The problem:
Without any pictures, restate the full set of records below exactly.

BEGIN Listed entries

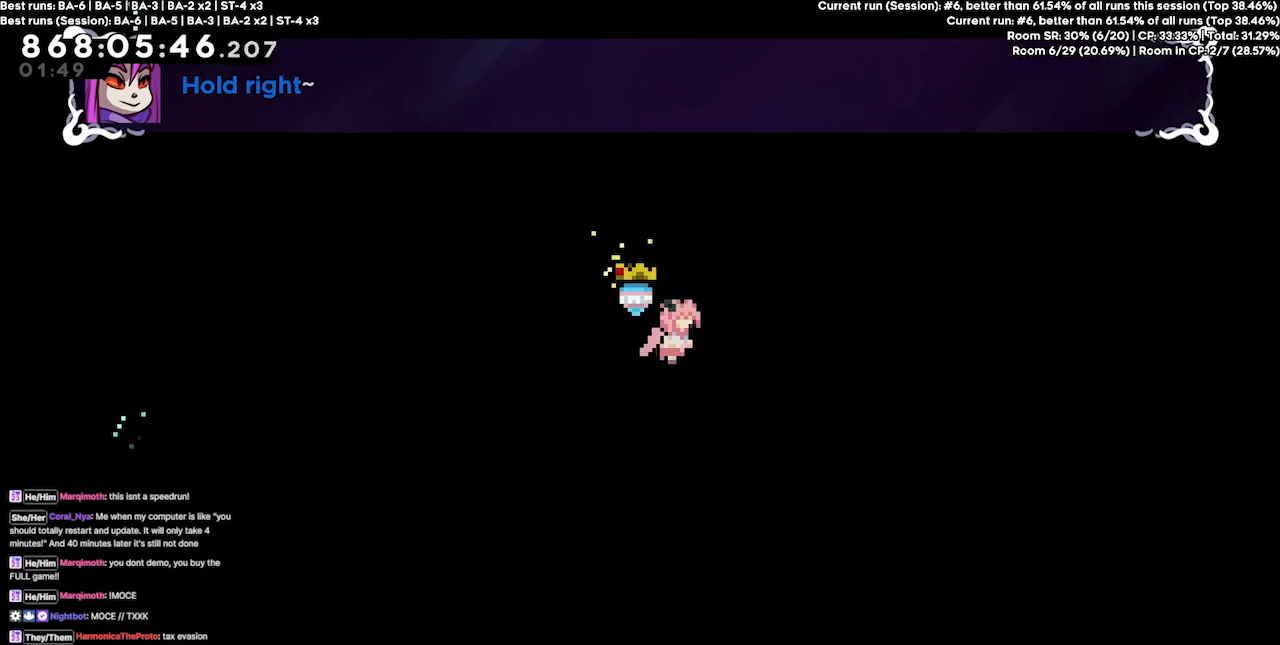
{"keys": ["grab"], "events": [[467, "right", "up"]]}
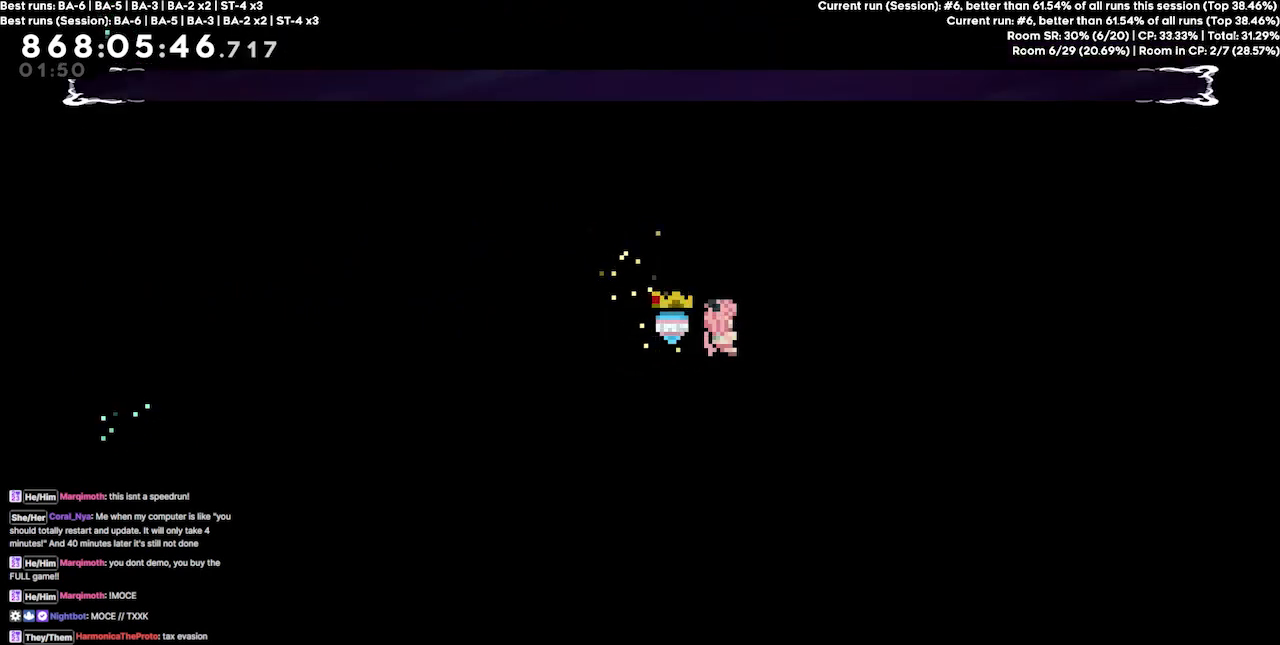
{"keys": ["grab"], "events": [[67, "up", "down"], [367, "up", "up"]]}
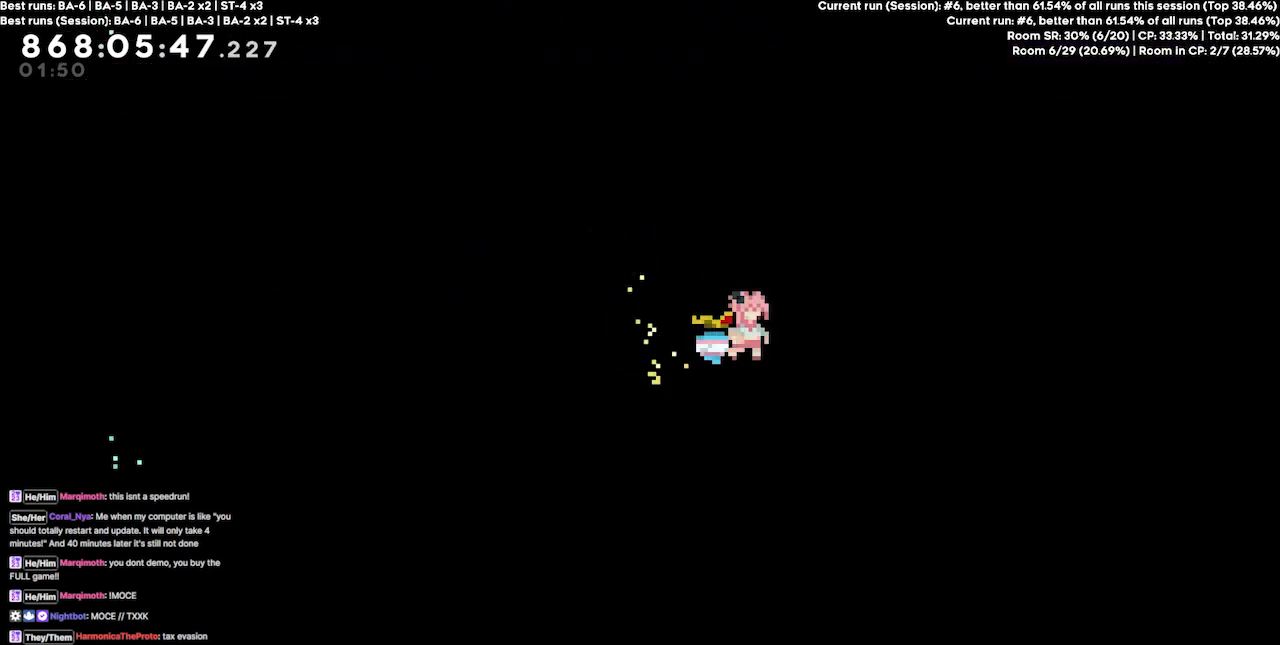
{"keys": ["grab"], "events": []}
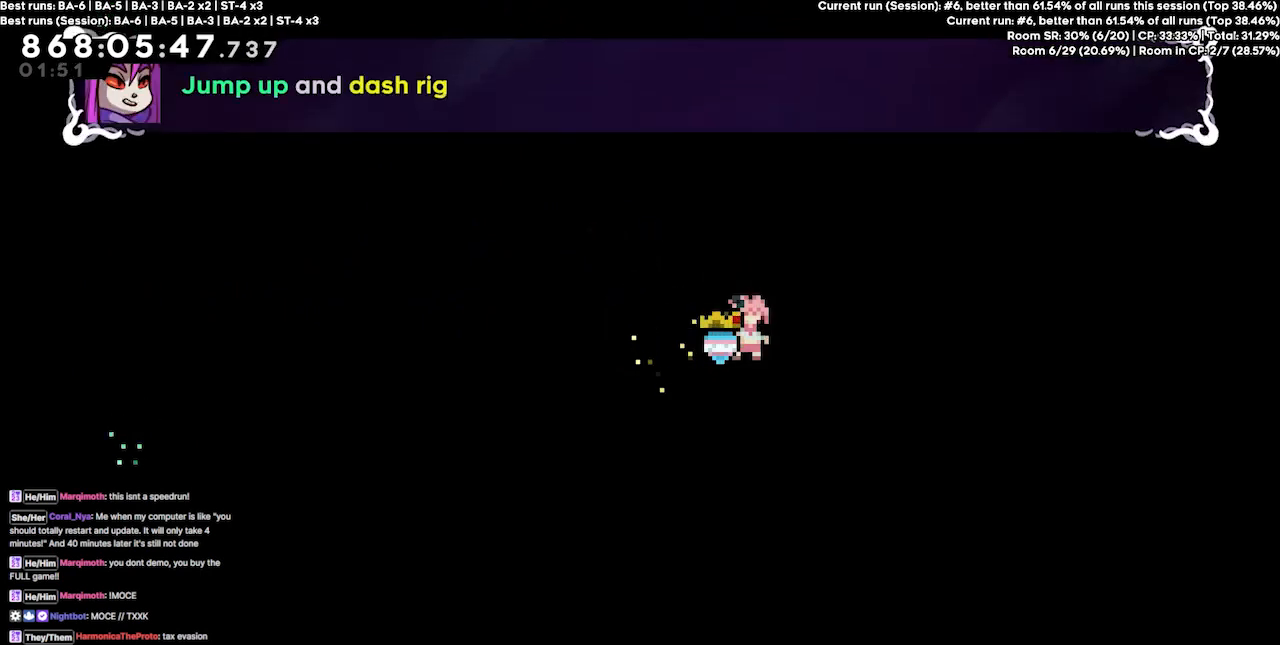
{"keys": ["grab"], "events": []}
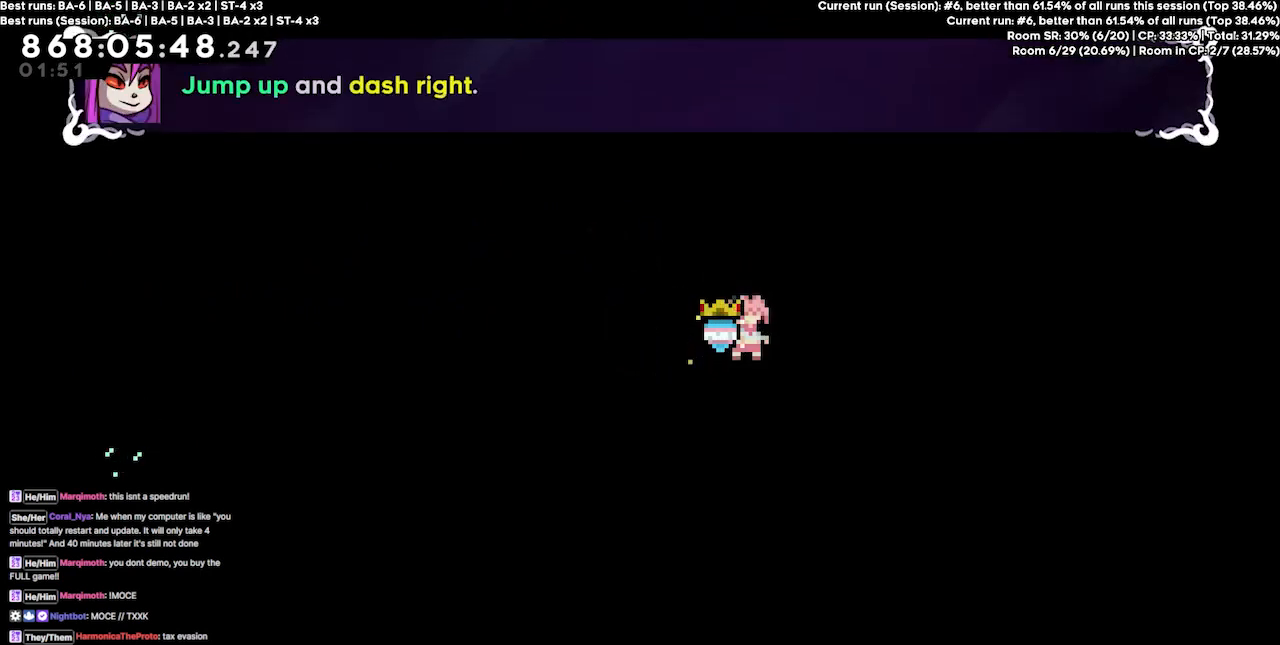
{"keys": ["grab"], "events": []}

END Listed entries

Output below:
{"keys": ["grab"], "events": [[467, "right", "up"]]}
{"keys": ["grab"], "events": [[67, "up", "down"], [367, "up", "up"]]}
{"keys": ["grab"], "events": []}
{"keys": ["grab"], "events": []}
{"keys": ["grab"], "events": []}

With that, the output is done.